» **REQUEST**:
Rewrite the listing from the line with "pressure (scaled)" to the end of the listing, swapping "scatter plot" for "dot chart" and keeping everything else the same. Leave the pictures out.

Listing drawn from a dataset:

_____

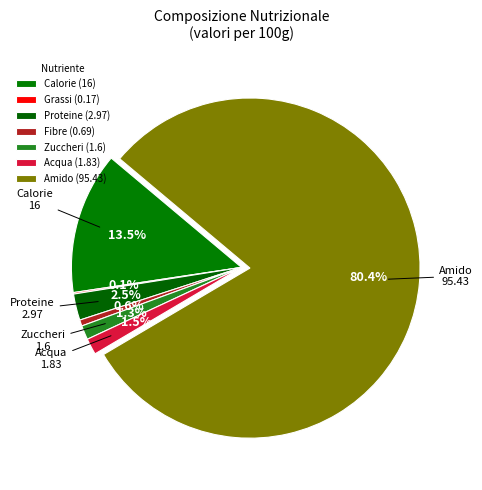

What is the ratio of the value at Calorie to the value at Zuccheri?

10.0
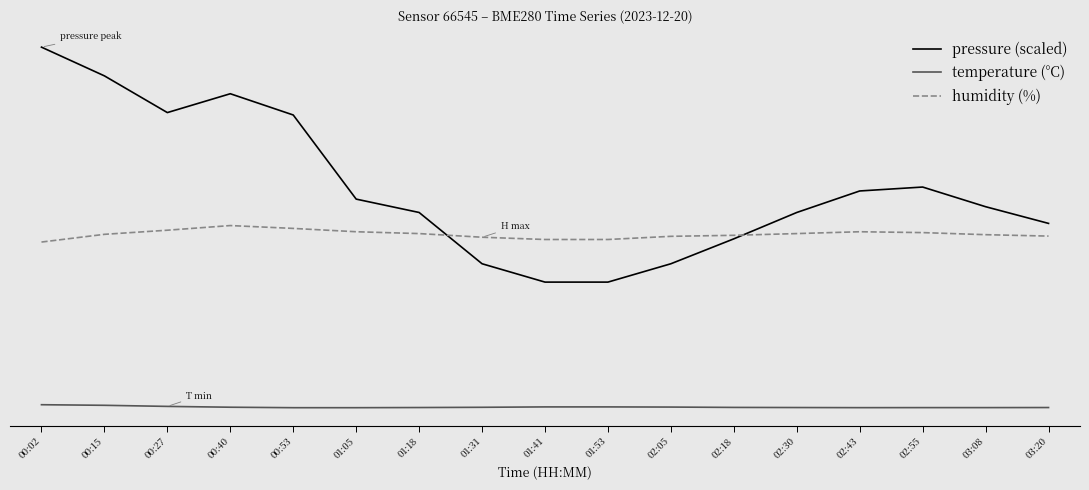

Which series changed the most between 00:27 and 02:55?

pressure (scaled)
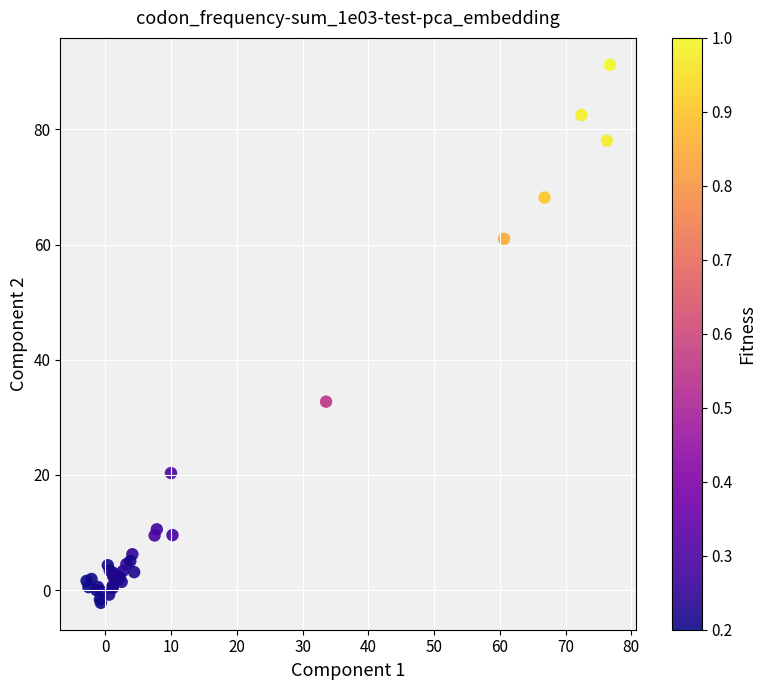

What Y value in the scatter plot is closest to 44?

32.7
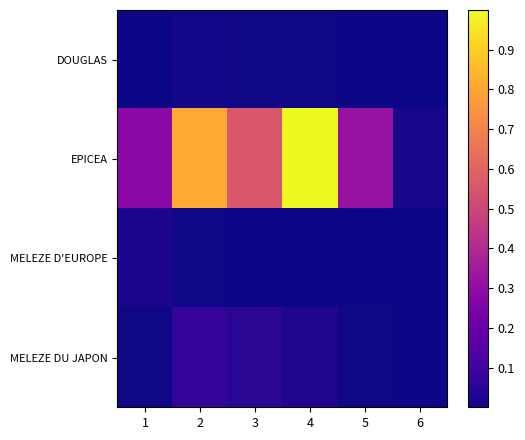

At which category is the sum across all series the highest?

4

_____

» **PROBLEM SOLUTION**:
pressure (scaled)

What Y value in the dot chart is closest to 44?

32.7

At which category is the sum across all series the highest?

4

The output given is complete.